Chez Ncube, Bulawayo

It’s 14 hours from Johannesburg to Bulawayo on the Intercape, with two stops.

The first stop is the border town of Musina, where the bus refuels at the Engen Station. It’s 1am when we arrive and the Engen Station is a heartbreaking sight with the small patch of grass in front packed full of bodies, side by side, sitting and sleeping, men, women, and children – presumably newly arrived migrants, possibly many to become asylum seekers in South Africa. It’s a story I’ve heard countless times before.

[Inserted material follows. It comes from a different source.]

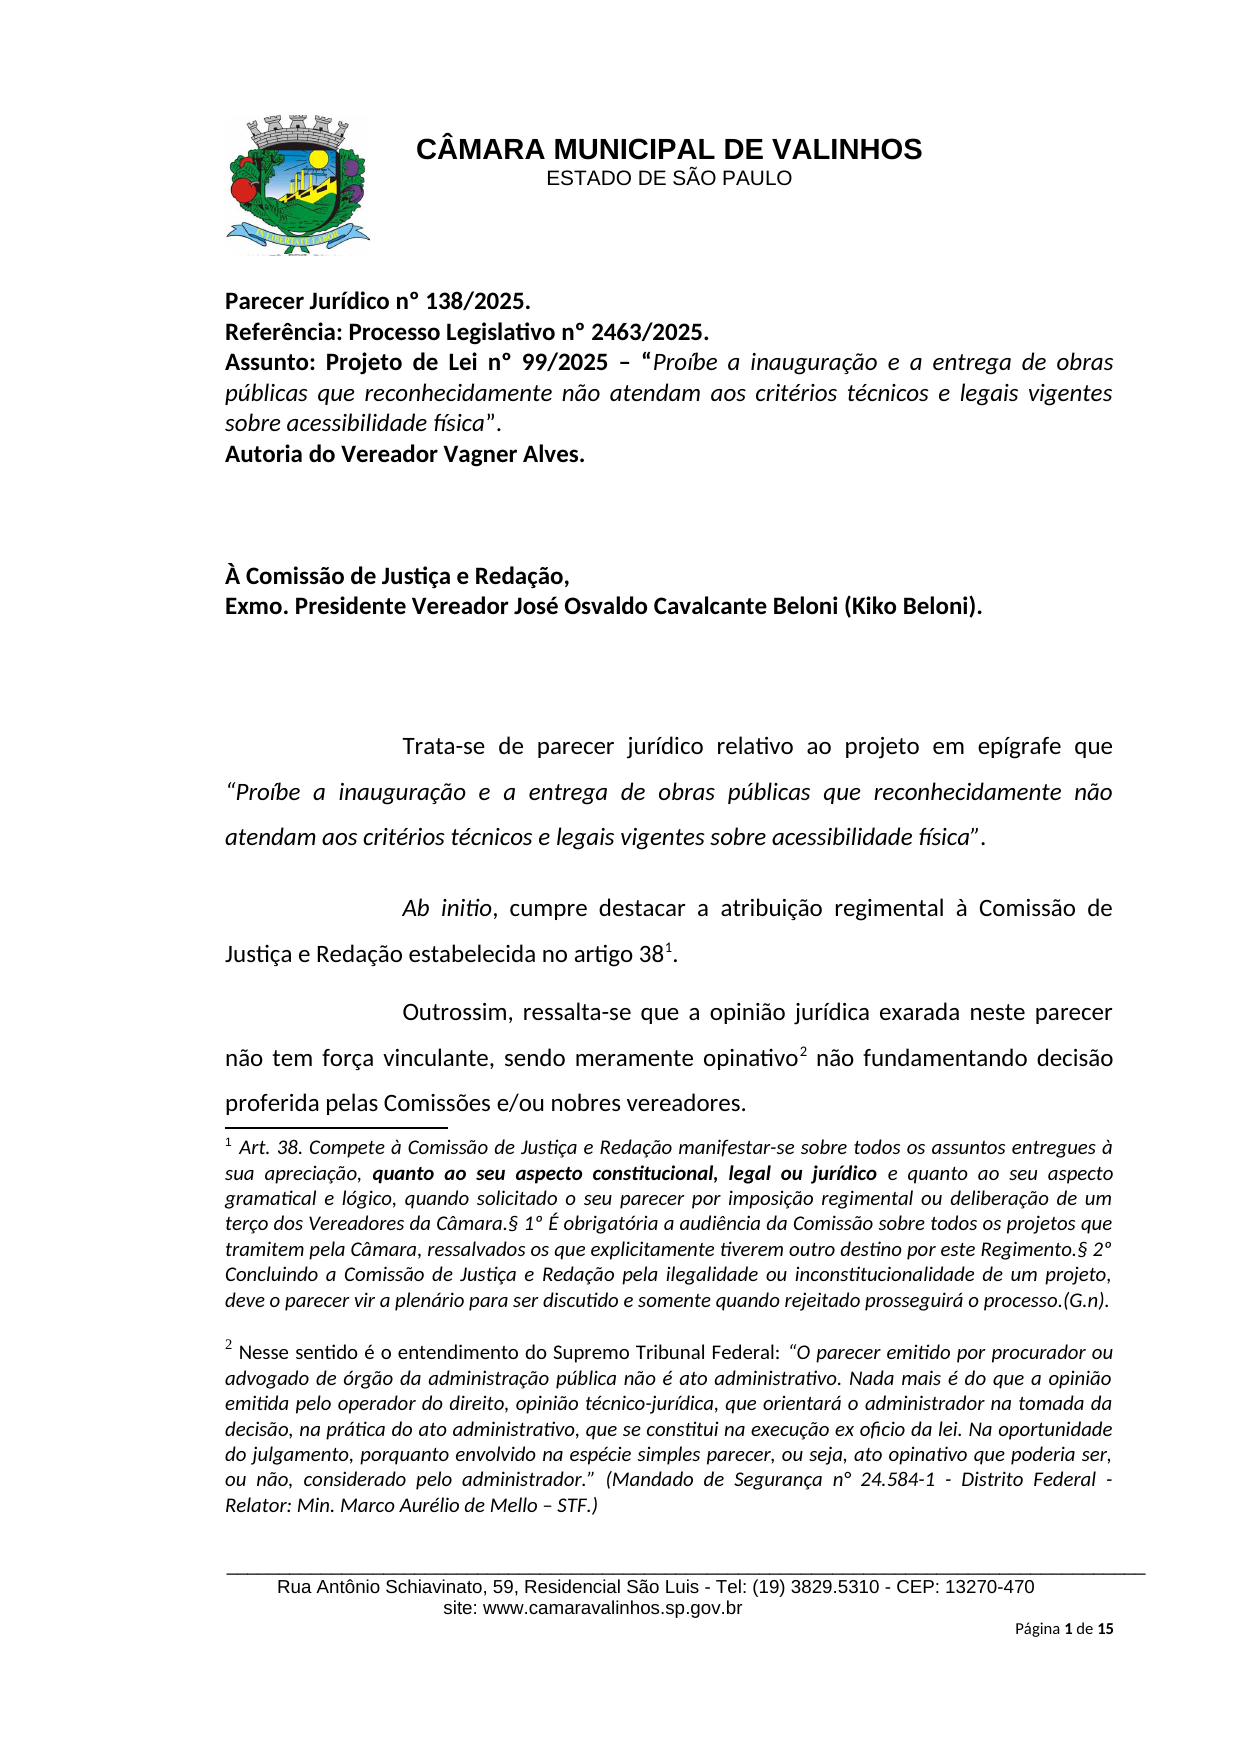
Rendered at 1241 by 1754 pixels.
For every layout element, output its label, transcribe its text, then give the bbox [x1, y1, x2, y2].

The second stop is Beit Bridge. We disembark from the bus on the South African side, quickly queue and get our passports stamped, get back on. As the bus drives across Beit Bridge and we enter Zimbabwe, the smell of the air changes and the road becomes unpaved. The Zimbabwean side of the border is not so quick. Three hours pass as we purchase our visas ($30 for French and $75 for lucky Canadians), clear immigration, pass through customs, customs officials search our bags, the bus pulls up ahead, and our passports are again checked as we reload the bus. The border post is full of buses and large vehicles packed to the brim and people waiting, waiting, waiting.

It’s 4am by the time we are back on the bus. We fall fast asleep, and the next time I open my eyes there is a song called “It’s a Brand New Day” playing and I see a green Zimbabwean landscape whizzing past. We arrive at the N1 Hotel in downtown Bulawayo just after 8am.

We are welcomed in Bulawayo by Mrs Ncube, the mother of some good friends met in South Africa. Her house rings with classical music as we arrive and she comes out to greet us, youthful with a warm smile and bandanna tied around her neat dreadlocks. For three days, Auntie Ncube pampers us and we feel truly as if we have been taken in as part of the family. We hang out with nephew Thembani, with whom we visit the Rhodes Matopos National Park (where Cecil John Rhodes lies with his grave carved out in the rocks at the View of the World). We are also taken to meet various family members, including her memorable father – a remarkably fit and proud man in his 80s – at his home in Mpopoma. Sunday is a family outing with Mrs Ncube, her father, Thembani, and little nephew Mikey. Together we visit the Khami Ruins, the archeological remains of the capital city of the Torwa (Shona) civilization from the 15th to the 18th centuries. We are impressed by both the ruins and Grandfather Ncube, who easily hikes to the top of the ruins of the Hill Complex (which likely served as the royal residence) with the rest of us.

It is a friendly and smooth start to a long journey. On Sunday evening, as Mrs Ncube drops us at the Bulawayo train station, we say a sincere thank-you and goodbye to the comforts of our adopted Zimbabwean home and family, and mentally prepare for what is sure to be a bumpier road ahead.